The task » Please copy the part of the Rene Konga profile that opens with "Awards and highlights" and closes with "and Louisville Cardinals.", switching "Louisville Cardinals" to "Louisville".

[Opening Document section section]

Rene Konga

No. 95 – Miami Dolphins
- Position: Defensive tackle
- Roster status: Injured reserve

Personal information
- Born: November 14, 2002 (age 23) Ottawa, Ontario
- Listed height: 6 ft 4 in (1.93 m)
- Listed weight: 298 lb (135 kg)

Career information
- High school: Colonel By Secondary School (Ottawa, Ontario, Canada)
- College: Rutgers (2020–2023) Louisville (2024–2025)
- NFL draft: 2026: undrafted
- CFL draft: 2026: 6th round, 48th overall pick

Career history
- Miami Dolphins (2026–present);

Awards and highlights
- Second-team All-ACC (2025);
- Stats at Pro Football Reference

= Rene Konga =

Cameroonian-Canadian football player (born 2002)

Rene Konga (born November 14, 2002) is a Cameroonian-Canadian professional American football defensive tackle for the Miami Dolphins of the National Football League (NFL). He played college football for the Rutgers Scarlet Knights and Louisville Cardinals.

[Closing Document section section]
[Opening Entries supplied section]

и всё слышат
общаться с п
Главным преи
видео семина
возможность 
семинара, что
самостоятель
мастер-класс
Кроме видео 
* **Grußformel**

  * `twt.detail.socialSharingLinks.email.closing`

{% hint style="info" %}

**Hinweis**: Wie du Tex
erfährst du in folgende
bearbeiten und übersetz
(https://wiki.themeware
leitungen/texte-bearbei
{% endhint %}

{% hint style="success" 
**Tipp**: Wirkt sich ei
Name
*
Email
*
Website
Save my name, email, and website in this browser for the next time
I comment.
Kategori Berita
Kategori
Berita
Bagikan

[Closing Entries supplied section]
[Opening Entries supplied section]

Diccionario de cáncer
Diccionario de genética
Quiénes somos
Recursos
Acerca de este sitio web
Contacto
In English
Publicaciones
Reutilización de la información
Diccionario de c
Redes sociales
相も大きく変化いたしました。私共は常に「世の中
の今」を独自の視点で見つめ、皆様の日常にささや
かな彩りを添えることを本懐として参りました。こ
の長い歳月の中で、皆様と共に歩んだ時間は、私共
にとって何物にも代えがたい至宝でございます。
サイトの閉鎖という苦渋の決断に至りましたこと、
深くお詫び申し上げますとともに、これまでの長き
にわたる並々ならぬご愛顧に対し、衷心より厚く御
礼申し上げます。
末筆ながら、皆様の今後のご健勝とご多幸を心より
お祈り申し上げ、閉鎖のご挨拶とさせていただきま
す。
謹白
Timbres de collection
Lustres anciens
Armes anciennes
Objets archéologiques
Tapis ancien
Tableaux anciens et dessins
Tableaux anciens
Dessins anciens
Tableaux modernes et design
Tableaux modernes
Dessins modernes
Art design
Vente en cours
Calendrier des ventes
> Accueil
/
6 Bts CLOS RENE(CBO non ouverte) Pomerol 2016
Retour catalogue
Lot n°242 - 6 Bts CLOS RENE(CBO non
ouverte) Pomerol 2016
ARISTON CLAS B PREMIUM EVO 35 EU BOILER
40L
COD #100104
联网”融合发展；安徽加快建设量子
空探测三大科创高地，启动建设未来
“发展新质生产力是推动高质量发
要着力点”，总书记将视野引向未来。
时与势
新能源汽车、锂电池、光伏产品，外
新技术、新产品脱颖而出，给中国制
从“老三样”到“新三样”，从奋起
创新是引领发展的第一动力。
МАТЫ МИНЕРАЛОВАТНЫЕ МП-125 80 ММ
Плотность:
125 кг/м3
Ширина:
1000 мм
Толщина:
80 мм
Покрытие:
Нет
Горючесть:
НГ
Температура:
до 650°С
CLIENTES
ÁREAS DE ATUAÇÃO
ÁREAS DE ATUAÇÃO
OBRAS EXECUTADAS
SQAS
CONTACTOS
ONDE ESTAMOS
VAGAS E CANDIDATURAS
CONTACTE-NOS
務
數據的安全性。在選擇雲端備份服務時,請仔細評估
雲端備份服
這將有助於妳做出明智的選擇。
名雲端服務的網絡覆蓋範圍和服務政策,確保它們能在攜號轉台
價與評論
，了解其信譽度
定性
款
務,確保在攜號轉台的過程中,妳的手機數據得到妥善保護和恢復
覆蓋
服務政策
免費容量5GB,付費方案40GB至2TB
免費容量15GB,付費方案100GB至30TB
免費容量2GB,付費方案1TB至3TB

[Closing Entries supplied section]
[Opening Entries supplied section]

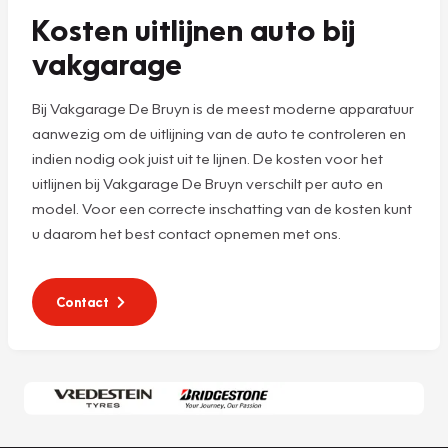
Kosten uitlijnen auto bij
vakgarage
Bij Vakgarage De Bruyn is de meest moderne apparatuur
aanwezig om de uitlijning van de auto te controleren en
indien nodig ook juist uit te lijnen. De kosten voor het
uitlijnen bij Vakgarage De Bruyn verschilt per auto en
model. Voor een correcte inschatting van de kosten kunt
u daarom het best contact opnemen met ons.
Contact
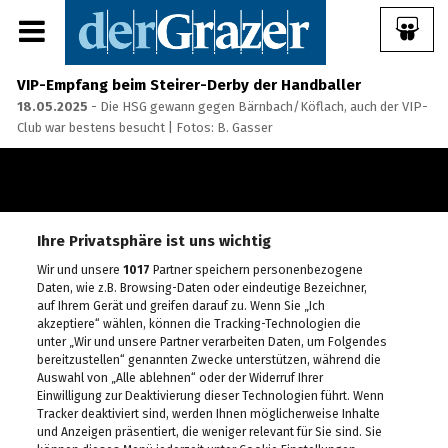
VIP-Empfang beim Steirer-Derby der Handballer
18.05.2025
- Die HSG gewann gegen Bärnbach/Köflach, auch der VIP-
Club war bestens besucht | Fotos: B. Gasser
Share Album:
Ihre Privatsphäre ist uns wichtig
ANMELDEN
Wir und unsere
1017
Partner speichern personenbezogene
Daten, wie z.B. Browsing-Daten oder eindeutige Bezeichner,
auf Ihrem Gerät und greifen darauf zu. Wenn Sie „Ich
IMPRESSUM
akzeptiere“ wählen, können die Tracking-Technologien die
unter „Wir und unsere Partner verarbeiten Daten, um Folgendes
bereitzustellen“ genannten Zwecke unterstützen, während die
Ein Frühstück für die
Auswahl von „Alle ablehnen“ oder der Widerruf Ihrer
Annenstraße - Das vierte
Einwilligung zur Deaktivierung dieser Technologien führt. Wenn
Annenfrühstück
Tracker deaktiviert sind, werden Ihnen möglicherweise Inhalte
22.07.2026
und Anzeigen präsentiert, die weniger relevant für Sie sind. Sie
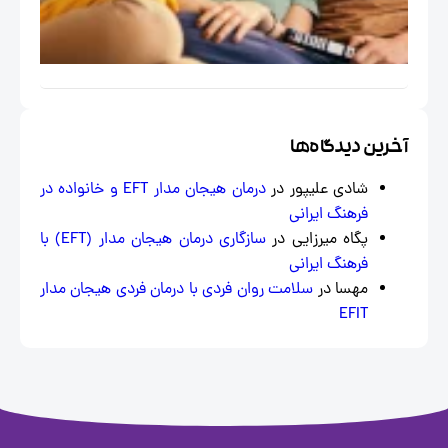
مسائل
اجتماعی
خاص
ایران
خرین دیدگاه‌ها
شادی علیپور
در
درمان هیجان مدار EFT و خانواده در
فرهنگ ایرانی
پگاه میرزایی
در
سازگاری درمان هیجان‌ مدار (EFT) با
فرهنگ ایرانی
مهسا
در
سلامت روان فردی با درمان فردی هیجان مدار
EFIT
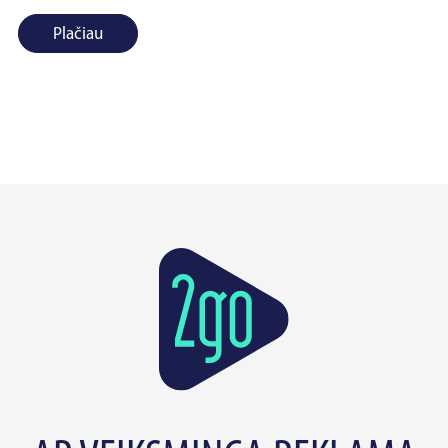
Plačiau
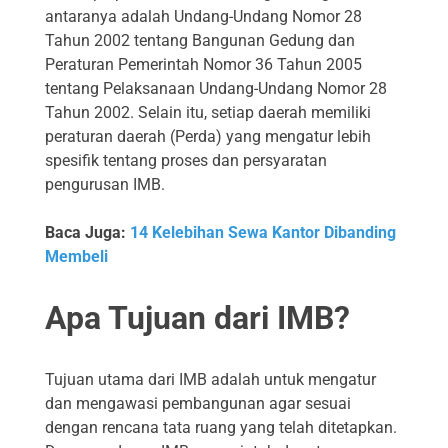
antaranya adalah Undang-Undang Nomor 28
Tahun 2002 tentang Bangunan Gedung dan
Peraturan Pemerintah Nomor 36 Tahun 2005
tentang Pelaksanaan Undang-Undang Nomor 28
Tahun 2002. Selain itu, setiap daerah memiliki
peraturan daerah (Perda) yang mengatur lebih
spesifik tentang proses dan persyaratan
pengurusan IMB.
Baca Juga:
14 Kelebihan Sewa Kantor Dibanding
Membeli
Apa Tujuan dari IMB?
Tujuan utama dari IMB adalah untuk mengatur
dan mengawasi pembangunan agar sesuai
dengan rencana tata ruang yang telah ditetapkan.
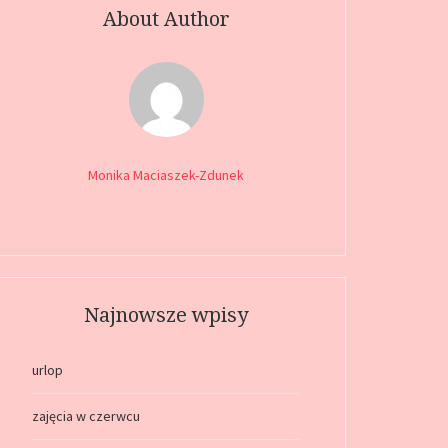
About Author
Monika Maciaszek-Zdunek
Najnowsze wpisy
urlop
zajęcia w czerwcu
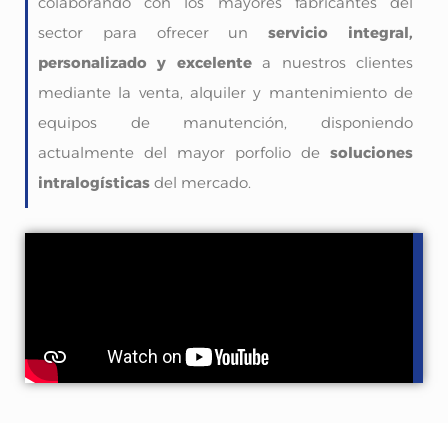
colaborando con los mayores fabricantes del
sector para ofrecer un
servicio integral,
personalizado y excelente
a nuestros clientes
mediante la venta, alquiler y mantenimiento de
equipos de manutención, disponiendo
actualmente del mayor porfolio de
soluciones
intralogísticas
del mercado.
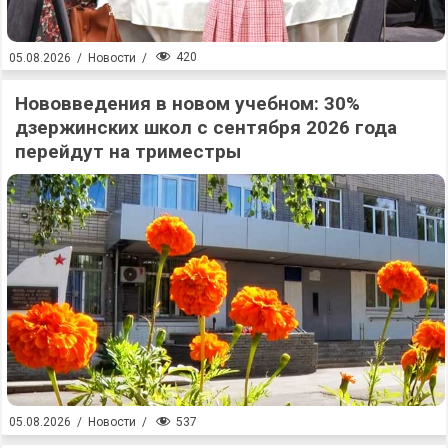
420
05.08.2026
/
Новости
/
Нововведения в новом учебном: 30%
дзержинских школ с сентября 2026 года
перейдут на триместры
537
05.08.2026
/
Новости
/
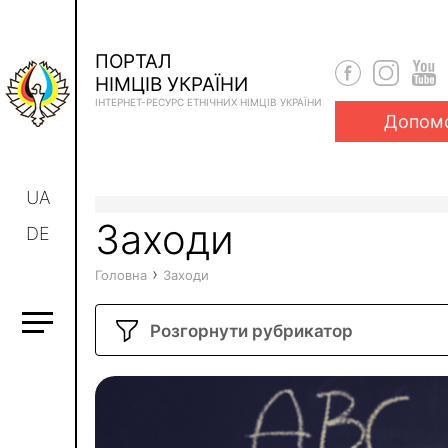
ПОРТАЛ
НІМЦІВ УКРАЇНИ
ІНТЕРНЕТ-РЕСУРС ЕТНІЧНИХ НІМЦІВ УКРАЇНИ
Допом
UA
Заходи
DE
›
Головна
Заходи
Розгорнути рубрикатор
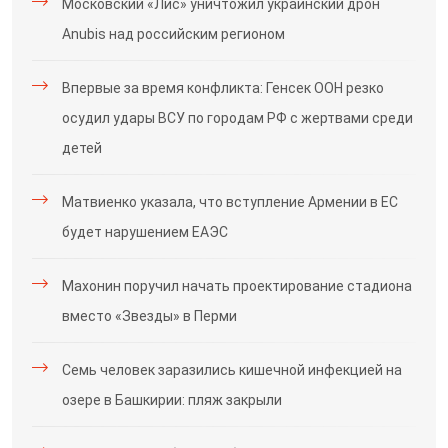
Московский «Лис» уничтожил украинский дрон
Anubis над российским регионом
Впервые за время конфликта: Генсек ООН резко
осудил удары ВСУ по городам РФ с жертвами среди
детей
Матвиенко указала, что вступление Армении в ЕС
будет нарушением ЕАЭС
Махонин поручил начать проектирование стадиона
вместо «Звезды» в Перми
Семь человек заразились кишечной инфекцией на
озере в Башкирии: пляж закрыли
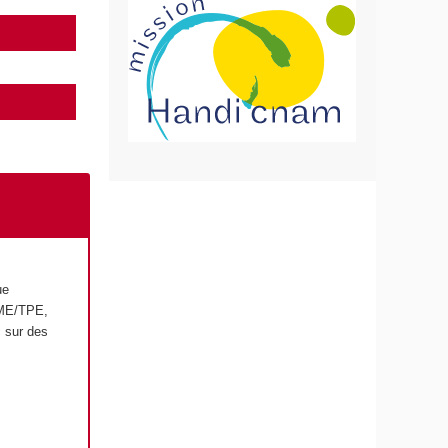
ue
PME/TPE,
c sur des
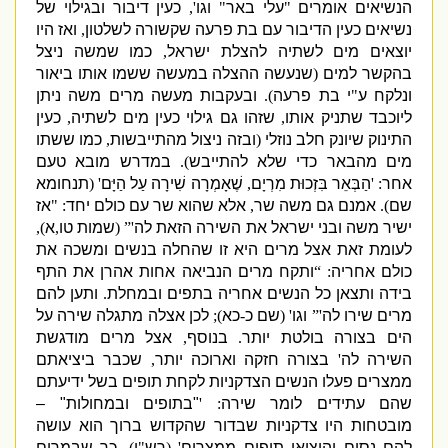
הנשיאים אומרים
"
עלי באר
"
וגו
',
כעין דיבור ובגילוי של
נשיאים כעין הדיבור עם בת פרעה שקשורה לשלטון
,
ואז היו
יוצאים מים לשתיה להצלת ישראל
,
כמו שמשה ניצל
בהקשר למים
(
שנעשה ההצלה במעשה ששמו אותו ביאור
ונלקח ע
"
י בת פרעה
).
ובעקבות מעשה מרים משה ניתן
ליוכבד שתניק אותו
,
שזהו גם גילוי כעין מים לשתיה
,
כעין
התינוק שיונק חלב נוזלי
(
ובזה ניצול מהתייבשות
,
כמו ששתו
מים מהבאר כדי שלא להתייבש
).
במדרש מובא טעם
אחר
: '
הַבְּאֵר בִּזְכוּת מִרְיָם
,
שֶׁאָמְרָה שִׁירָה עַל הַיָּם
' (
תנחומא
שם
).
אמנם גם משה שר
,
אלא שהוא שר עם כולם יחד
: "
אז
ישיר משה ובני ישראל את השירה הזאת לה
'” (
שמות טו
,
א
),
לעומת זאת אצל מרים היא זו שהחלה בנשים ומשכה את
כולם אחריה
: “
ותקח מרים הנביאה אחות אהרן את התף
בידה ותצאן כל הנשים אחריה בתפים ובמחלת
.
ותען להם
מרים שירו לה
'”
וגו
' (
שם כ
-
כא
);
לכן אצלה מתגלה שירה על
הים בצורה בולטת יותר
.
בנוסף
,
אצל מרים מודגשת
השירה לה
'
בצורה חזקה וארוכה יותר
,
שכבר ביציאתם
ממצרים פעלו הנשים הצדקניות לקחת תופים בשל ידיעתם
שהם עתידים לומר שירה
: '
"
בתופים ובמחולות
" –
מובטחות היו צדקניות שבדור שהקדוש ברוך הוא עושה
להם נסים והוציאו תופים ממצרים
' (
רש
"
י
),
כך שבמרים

[Closing Entries supplied section]

Result for this task »
Awards and highlights
- Second-team All-ACC (2025);
- Stats at Pro Football Reference

= Rene Konga =

Cameroonian-Canadian football player (born 2002)

Rene Konga (born November 14, 2002) is a Cameroonian-Canadian professional American football defensive tackle for the Miami Dolphins of the National Football League (NFL). He played college football for the Rutgers Scarlet Knights and Louisville.